DIRECTIVE: Which lines in the records below contain the word "Ierarh"? Copy each of them.
————————
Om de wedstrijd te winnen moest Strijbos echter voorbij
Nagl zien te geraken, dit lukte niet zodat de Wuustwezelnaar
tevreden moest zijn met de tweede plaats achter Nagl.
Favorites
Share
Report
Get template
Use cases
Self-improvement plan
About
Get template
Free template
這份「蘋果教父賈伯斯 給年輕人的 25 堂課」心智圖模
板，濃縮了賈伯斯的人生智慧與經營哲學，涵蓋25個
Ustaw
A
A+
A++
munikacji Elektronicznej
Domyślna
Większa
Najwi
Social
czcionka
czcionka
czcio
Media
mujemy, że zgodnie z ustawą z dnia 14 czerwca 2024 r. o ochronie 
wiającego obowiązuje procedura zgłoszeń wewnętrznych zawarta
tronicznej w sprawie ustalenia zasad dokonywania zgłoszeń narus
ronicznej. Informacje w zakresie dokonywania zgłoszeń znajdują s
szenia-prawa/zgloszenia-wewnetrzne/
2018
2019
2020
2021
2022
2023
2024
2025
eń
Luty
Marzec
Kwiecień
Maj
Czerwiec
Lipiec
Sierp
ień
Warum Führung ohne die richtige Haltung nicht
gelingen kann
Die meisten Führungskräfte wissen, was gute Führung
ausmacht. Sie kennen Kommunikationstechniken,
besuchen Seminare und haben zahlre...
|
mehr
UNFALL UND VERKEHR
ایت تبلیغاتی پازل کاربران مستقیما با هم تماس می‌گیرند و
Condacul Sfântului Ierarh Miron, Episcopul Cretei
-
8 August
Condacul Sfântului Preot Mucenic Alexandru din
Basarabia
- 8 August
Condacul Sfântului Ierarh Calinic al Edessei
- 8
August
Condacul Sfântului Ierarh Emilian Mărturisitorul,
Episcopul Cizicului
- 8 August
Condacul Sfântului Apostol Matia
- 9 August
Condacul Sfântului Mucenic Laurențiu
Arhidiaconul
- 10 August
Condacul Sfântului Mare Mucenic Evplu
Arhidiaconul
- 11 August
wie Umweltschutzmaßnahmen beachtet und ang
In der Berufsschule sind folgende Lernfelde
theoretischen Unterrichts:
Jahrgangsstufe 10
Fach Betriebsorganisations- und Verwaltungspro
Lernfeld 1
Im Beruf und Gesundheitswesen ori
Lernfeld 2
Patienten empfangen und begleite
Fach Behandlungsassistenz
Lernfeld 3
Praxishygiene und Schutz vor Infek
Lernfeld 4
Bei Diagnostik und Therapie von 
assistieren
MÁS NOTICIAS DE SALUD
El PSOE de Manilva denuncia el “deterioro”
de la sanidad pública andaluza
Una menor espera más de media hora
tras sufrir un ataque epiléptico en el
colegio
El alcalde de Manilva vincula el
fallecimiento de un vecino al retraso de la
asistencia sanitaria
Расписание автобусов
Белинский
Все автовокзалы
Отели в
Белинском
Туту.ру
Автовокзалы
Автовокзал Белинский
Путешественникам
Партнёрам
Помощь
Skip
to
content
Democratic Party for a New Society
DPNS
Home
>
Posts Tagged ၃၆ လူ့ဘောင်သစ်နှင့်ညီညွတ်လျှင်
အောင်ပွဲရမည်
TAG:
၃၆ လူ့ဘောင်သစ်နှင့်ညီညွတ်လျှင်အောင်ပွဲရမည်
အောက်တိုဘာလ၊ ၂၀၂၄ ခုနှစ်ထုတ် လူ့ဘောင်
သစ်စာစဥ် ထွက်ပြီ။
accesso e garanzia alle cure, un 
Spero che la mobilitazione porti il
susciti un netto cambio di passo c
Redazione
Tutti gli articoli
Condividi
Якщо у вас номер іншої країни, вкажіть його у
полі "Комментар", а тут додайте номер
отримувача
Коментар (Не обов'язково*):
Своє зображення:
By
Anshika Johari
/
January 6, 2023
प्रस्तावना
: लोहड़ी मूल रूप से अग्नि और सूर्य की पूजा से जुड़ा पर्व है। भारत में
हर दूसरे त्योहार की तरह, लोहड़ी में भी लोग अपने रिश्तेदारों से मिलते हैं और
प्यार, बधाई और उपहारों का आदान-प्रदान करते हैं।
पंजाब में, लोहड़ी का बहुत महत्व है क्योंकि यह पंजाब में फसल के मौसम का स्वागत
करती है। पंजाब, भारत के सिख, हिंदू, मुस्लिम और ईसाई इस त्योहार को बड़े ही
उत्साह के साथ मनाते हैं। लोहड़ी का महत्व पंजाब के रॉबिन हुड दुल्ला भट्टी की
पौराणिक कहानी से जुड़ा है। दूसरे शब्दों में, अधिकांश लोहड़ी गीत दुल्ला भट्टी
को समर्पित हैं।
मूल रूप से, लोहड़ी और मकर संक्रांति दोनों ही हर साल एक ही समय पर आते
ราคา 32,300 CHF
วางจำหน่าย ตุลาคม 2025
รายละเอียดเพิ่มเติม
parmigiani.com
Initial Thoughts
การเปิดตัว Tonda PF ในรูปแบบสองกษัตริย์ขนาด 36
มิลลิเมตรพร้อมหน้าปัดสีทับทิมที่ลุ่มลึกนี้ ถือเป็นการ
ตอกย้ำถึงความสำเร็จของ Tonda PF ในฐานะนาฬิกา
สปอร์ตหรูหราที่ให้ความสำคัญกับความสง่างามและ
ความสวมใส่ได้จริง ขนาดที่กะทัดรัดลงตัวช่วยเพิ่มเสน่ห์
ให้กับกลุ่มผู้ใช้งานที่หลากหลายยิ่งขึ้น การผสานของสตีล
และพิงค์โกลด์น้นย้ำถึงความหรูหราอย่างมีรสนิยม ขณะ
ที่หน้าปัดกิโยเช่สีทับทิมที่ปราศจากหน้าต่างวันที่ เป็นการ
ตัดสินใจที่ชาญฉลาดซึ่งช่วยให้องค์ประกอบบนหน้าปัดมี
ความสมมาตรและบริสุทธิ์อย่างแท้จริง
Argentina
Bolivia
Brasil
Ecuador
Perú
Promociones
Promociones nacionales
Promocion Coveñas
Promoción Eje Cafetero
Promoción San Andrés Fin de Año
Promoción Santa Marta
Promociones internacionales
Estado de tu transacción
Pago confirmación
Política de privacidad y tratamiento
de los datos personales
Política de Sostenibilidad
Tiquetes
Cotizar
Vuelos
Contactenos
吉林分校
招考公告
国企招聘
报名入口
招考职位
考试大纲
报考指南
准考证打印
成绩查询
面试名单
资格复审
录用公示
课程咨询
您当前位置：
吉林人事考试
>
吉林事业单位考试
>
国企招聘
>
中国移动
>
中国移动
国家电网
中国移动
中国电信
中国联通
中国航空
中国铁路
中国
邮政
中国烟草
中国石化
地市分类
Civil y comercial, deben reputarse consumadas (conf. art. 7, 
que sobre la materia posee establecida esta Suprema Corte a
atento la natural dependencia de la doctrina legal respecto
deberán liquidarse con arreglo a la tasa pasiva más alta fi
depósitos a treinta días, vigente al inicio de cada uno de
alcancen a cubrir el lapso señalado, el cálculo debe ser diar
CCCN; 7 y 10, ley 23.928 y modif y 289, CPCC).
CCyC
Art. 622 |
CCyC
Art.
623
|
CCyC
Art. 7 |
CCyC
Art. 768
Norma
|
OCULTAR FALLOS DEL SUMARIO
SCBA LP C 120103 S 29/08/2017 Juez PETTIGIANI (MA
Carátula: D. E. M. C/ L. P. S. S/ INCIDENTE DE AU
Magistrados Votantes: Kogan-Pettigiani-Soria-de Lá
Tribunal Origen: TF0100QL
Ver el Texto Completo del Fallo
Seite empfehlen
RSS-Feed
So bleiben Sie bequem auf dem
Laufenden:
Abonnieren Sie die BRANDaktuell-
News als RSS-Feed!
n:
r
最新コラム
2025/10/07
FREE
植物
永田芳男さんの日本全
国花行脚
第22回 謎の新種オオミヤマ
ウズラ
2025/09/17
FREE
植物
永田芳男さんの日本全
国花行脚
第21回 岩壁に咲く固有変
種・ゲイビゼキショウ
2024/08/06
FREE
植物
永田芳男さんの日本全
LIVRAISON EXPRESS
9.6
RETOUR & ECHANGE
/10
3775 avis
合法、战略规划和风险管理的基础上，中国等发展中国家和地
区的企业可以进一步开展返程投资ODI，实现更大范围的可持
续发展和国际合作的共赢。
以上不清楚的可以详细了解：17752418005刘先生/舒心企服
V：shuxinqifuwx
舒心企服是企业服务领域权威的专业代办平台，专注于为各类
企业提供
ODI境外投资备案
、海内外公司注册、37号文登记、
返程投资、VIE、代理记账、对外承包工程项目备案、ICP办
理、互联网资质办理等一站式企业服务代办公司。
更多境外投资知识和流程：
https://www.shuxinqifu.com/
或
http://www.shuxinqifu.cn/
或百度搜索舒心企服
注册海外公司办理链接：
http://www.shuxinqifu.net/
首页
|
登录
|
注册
————————
YOUR SOLUTION:
Condacul Sfântului Ierarh Miron, Episcopul Cretei
Condacul Sfântului Ierarh Calinic al Edessei
Condacul Sfântului Ierarh Emilian Mărturisitorul,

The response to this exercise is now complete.